When Making New Year’s Resolutions Aim For Progress, Not Perfection

yellow post it notes stuck to a wooden background, each list a possible new years resolute ike lose weight, quit smoking or go to the gym more.

About 40% of Americans will make New Year’s resolutions this year. The problem is not making the resolution, but keeping it. So aim for progress, not perfection.

Research shows that up to 60% of all resolutions fail for one reason or another. But there are steps you can take to help you keep your resolutions. The most important thing to remember when trying to start the new year with a change is that perfection is unattainable. If you set out to set yourself up for a perfect outcome, you may have already failed. Instead, set your sights on progress, not perfection. Setting realistic goals for your New Year is the best way to ensure that you attain those goals that are important enough to you to try to achieve. If, at the end of 2015, you’ve moved the needle in a positive way, you’ll have made progress that you can be proud of.

Here are a few tips to guide you toward resolution success.

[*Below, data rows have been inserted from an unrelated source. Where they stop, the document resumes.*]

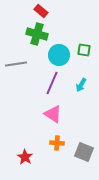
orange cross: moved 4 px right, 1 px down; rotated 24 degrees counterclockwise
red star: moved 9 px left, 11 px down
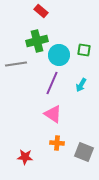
green cross: moved 7 px down; rotated 30 degrees counterclockwise
red star: rotated 28 degrees counterclockwise
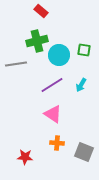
purple line: moved 2 px down; rotated 35 degrees clockwise
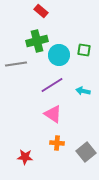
cyan arrow: moved 2 px right, 6 px down; rotated 72 degrees clockwise
gray square: moved 2 px right; rotated 30 degrees clockwise
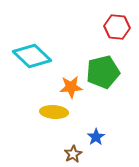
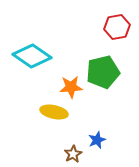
red hexagon: rotated 15 degrees counterclockwise
cyan diamond: rotated 9 degrees counterclockwise
yellow ellipse: rotated 8 degrees clockwise
blue star: moved 1 px right, 3 px down; rotated 12 degrees clockwise
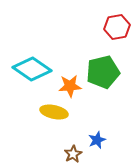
cyan diamond: moved 13 px down
orange star: moved 1 px left, 1 px up
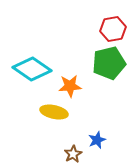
red hexagon: moved 4 px left, 2 px down
green pentagon: moved 6 px right, 9 px up
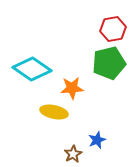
orange star: moved 2 px right, 2 px down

•Make your goal attainable. If you want to lose weight, for instance, saying “I’m going to lose 20 pounds,” may be unrealistic.  The body will not always cooperate with our desires. There are many reasons why you may not be able to meet your goal. Instead, create a more realistic goal of “staying on my chosen eating plan.” Research shows that staying on an eating plan — any healthy eating plan — will yield weight loss. The key is consistency, not perfection. Let your body be the judge of how much weight you can lose within a certain time frame.

•Expect to have set-backs. You are human, after all, so you will back-slide. But if you embrace the idea that what you want is progress, not perfection, you will be able to put your slips into perspective. And that will allow you to pick yourself up and begin again, making it more likely that you will succeed in the long run.

•Accept that change is hard. Face it, it’s easier to eat a cupcake than not, especially if you’re at your favorite nieces 6th birthday party and the cupcakes are your favorite flavor. But research shows that any change that can last just 3 weeks can become permanent. So what you need is balance. Once again, aim for progress, not perfection. As you make your resolutions, make a plan for how you might handle such a situation. Take time to think about how staying on your diet might effect your life. Imagine what you will be giving up to reach your goal, (like food at your niece’s party) and come up with ways to deal with both the feelings the situation will create and the possibility of a slip-up. Having a plan of how you will handle tough situations will make it easier to accept the real consequences of your decision.

Making positive changes is a great way to start the new year. Just make sure you are realistic about your efforts, and aim for moving forward toward your goal. Perfection, as the saying goes, is the enemy of the good. Don’t let the idea of perfection derail your New Year’s resolutions.